Higher Education, Part I

Knick and I are taking a community education class titled Writing a Novel Later in Life. It isn’t time consuming in that the entire course consists of two sessions of one hour each. It’s not a drain on our finances either – $15 each. “Why not?” we asked each other. “It will give us an excuse to get out of the house.”

We’ve both had aspirations of writing a novel, but I would say we are hardly “later in life” as the course title suggests. Come to find out, Knick actually has a story to tell. I just want to quit my job with hopes of becoming the next Stephen King or Danielle Steele.

I had no expectations regarding the course content. What could the instructor possibly have to say in a total of two hours that would inspire me to become a novelist overnight? With half of the two-session course is over, and I can safely say, “not much.”

I don’t mean to speak negatively about the kindly retired psychologist who successfully wrote and published a 450-page novel in his 60s. Kudos, Dr. Author! Really, I think his efforts and relative success are impressive. But there are some factors in this continuing education experience that seem almost comical.

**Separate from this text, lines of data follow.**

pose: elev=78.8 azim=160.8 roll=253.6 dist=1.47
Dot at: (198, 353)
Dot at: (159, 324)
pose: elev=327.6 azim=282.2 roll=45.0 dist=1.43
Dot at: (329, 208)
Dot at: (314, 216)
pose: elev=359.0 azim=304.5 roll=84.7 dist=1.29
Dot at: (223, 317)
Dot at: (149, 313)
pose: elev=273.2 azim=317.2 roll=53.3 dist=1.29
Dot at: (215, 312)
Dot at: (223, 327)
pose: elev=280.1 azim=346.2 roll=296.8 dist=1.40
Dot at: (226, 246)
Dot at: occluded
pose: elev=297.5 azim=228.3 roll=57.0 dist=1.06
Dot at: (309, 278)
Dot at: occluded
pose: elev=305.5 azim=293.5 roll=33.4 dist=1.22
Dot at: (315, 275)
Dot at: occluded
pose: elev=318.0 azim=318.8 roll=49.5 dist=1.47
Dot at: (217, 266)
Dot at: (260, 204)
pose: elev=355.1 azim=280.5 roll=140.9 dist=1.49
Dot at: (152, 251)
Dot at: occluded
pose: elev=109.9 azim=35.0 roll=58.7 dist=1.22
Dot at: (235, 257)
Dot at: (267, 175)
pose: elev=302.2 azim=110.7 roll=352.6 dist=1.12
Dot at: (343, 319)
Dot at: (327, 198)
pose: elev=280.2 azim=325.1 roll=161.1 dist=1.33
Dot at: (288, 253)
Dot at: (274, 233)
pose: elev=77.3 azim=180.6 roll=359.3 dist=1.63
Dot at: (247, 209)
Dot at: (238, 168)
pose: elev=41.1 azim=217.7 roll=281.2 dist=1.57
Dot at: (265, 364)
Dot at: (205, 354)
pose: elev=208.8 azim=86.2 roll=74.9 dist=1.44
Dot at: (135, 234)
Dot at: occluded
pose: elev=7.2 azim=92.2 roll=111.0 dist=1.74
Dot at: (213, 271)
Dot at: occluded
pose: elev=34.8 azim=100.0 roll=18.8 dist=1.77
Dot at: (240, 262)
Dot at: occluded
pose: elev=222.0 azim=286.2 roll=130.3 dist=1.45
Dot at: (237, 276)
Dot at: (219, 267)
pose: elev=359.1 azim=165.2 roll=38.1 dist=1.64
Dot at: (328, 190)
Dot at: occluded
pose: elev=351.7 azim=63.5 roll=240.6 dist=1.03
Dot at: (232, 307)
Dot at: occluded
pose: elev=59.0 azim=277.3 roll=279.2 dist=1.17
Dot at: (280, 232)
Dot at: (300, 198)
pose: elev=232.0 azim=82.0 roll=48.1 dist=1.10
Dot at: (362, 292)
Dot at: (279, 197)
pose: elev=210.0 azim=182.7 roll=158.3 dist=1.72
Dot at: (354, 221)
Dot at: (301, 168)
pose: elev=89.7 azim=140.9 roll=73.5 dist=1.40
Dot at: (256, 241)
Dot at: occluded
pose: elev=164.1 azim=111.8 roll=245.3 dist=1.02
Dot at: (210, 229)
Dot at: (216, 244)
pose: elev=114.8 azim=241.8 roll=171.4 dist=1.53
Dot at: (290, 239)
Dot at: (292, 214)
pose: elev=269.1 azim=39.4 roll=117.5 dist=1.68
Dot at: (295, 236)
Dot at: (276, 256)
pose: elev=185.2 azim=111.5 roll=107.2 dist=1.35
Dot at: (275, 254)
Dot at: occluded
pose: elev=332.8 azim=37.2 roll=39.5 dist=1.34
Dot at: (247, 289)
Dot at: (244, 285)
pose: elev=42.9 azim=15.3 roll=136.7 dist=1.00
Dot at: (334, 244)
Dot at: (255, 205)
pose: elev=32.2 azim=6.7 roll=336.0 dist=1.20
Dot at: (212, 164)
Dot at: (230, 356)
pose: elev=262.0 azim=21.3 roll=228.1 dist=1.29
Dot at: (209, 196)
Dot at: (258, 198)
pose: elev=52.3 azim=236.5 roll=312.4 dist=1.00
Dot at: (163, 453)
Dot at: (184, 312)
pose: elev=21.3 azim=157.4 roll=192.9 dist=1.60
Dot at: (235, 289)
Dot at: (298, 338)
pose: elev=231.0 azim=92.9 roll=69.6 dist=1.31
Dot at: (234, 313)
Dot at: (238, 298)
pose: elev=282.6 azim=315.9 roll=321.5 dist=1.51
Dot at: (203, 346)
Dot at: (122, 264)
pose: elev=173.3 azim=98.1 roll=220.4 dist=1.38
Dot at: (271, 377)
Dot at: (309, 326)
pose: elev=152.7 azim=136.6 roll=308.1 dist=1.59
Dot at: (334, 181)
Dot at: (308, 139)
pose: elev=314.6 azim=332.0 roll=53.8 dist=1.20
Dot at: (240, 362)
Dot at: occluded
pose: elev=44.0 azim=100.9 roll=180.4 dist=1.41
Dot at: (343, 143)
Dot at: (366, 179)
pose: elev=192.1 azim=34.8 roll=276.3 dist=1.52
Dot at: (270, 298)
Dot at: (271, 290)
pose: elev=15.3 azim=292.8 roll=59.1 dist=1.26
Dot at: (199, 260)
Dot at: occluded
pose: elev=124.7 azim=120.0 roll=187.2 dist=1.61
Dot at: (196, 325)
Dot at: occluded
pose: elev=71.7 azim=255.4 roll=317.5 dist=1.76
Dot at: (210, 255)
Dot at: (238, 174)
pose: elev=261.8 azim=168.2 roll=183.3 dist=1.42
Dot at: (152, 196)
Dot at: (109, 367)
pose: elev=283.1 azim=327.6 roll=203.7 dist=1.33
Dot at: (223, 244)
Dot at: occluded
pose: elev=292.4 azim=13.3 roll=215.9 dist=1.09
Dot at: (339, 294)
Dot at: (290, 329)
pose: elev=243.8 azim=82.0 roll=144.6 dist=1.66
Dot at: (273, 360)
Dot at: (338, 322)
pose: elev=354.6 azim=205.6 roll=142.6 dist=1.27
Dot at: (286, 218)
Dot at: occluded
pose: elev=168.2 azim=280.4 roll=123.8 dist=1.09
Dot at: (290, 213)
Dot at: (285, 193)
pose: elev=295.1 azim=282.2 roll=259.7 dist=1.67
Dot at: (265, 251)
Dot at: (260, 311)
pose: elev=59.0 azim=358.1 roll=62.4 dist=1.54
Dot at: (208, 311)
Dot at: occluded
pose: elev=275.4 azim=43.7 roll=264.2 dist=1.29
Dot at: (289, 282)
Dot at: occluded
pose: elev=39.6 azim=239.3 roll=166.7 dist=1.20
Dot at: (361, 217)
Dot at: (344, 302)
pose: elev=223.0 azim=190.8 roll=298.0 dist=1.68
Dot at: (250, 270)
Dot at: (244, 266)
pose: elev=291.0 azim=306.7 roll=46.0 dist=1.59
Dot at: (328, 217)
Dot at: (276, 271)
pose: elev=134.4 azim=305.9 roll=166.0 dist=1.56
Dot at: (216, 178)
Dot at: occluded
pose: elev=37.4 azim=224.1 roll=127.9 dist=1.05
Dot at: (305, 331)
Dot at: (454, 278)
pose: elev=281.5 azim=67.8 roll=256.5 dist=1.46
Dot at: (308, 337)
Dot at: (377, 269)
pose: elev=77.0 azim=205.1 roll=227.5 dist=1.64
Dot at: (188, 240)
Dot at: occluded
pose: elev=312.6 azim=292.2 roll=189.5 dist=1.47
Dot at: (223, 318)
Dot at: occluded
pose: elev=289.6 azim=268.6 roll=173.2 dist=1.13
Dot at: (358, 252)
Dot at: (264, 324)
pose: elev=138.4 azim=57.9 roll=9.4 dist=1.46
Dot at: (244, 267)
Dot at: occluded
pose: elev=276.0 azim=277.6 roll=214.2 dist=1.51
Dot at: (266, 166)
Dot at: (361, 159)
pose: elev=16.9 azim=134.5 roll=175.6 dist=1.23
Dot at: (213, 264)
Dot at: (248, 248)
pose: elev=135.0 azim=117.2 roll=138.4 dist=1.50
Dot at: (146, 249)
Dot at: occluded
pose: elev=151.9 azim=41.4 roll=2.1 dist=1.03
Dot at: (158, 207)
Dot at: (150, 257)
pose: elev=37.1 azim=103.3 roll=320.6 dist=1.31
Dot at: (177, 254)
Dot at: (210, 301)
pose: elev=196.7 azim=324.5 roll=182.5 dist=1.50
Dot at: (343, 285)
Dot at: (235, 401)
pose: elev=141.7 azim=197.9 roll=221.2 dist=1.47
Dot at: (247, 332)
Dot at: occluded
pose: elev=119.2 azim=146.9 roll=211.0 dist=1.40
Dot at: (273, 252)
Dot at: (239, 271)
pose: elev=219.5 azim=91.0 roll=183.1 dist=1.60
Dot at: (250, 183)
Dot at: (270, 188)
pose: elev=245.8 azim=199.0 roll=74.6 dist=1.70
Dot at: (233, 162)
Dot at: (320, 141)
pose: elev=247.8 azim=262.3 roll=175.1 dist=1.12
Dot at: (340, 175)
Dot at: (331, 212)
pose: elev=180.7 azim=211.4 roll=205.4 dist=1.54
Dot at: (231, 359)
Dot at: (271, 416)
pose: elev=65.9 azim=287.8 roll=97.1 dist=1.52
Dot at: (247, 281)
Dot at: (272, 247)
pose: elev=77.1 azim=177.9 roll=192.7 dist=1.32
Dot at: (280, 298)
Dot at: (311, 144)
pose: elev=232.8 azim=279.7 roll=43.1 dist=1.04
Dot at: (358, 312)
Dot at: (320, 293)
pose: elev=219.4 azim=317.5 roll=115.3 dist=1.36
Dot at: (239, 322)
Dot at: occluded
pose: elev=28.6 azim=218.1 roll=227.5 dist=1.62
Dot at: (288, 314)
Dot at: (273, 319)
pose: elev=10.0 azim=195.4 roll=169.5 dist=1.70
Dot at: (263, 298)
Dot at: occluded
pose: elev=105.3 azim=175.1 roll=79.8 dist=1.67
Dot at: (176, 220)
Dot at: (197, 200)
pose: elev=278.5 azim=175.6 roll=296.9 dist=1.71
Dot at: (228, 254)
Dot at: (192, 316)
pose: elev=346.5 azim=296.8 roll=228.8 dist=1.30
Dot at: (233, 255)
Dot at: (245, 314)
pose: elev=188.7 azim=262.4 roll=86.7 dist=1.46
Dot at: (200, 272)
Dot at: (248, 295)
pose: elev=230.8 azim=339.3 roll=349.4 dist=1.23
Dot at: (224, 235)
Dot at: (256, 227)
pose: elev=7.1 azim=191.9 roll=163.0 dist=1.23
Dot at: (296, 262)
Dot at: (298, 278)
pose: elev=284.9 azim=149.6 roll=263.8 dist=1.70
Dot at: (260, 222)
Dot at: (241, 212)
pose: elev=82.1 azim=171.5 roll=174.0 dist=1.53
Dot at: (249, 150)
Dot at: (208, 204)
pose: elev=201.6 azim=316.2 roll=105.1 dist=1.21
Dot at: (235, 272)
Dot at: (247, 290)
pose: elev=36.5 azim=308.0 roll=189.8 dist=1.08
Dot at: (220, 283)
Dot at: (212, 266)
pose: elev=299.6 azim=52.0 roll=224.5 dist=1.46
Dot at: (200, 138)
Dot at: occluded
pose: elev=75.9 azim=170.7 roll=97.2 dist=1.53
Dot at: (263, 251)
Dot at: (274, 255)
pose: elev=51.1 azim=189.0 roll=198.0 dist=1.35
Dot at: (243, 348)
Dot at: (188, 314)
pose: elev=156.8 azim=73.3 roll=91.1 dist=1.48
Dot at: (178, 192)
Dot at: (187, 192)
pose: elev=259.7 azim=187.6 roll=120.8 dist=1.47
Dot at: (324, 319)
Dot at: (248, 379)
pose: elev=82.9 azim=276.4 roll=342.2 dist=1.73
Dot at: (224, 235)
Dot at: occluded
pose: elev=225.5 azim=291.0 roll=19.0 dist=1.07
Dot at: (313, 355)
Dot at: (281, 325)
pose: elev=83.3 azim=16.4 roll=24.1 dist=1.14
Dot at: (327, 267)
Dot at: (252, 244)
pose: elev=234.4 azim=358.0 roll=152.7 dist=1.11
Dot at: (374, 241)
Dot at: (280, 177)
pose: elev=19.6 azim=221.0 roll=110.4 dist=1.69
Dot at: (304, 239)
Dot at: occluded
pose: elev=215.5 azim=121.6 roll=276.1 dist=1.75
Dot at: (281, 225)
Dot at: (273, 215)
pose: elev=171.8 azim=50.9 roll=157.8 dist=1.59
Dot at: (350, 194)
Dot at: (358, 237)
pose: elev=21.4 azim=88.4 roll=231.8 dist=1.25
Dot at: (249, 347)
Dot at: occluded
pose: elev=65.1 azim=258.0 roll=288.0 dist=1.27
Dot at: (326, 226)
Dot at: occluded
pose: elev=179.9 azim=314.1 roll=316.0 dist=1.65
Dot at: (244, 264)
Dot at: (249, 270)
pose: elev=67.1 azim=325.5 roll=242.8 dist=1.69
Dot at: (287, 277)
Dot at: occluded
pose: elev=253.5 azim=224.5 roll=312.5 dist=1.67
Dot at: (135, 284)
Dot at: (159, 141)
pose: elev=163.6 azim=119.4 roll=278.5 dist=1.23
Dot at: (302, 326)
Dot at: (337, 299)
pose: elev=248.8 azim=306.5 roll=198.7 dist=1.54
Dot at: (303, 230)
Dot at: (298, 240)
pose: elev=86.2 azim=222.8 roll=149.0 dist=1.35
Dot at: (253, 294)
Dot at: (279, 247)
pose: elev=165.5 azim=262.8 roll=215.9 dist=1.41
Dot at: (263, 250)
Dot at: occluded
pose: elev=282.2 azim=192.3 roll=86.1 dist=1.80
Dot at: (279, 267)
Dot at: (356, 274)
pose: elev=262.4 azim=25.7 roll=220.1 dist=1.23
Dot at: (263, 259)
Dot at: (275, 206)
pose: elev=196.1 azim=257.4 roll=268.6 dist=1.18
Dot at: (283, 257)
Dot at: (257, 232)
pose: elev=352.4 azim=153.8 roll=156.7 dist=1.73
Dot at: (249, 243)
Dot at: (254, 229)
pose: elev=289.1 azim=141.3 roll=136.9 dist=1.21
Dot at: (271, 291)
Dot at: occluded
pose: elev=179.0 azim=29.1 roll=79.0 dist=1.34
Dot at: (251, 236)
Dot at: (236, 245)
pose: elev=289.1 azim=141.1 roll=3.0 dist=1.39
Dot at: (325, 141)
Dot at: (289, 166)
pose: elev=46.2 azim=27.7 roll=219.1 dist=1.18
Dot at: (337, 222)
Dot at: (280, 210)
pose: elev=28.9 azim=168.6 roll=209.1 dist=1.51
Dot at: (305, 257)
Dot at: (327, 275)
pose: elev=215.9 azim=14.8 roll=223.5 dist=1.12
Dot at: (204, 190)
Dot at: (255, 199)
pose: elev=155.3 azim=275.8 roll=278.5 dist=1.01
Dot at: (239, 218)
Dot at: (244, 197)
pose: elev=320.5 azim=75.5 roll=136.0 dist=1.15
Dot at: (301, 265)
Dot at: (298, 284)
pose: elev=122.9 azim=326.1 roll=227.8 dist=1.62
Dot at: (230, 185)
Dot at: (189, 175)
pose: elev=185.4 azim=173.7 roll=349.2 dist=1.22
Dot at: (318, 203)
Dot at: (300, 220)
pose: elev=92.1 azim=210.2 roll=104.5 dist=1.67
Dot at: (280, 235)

For instance, Dr. Author can barely speak above a whisper, which is usual for a man as hard of hearing as he is. A good thing for him: there are only six of us in class. The small class size is somewhat of a relief to me in that we won’t have to break into small groups to discuss anything. I’ve always hated that teaching technique and attributed it to laziness on the teacher’s part.

The class members are quite varied too. We range in age from 30 to 75. One woman made sure we all knew she is on disability, and she talked to the instructor as if he was a retarded child. There is a man who just found a Canadian publisher for his novel; apparently his work is just so controversial no publisher in the United States would dare touch it. Another guy is a sheet metal worker/musician/song writer who wants to write a novel based on his extreme political and religious opinions. Another woman has aspirations of becoming a ghost writer. What that entails I’m not really sure, but I believe people ought write and take credit for their own work, bad or good. Then there’s me and Knick, who just want a jump start into a realm of art about which we’ve both fantasized.

We spent the hour listening to the instructor tell his story. The course could have been titled How I Did It. He seems very proud of his book, as he brought a copy of it with him and held it up several times for us to see. I can’t say this is a class as much as it is a man telling a story about how he wrote a novel later in life. I am fairly certain I will know no more about the technicalities of writing a novel after listening to his story than I did before I signed up.

Listening to this soft-spoken man did stir something in me, though. He has a passion for his story and had the balls to put it on paper and publish it himself. I admire him for doing that. And seeing the pride in his eyes when he talks about his accomplishment made me feel privileged – like how I would feel if my grandpa was telling me a secret. I’m happy to be one with whom he is sharing his story.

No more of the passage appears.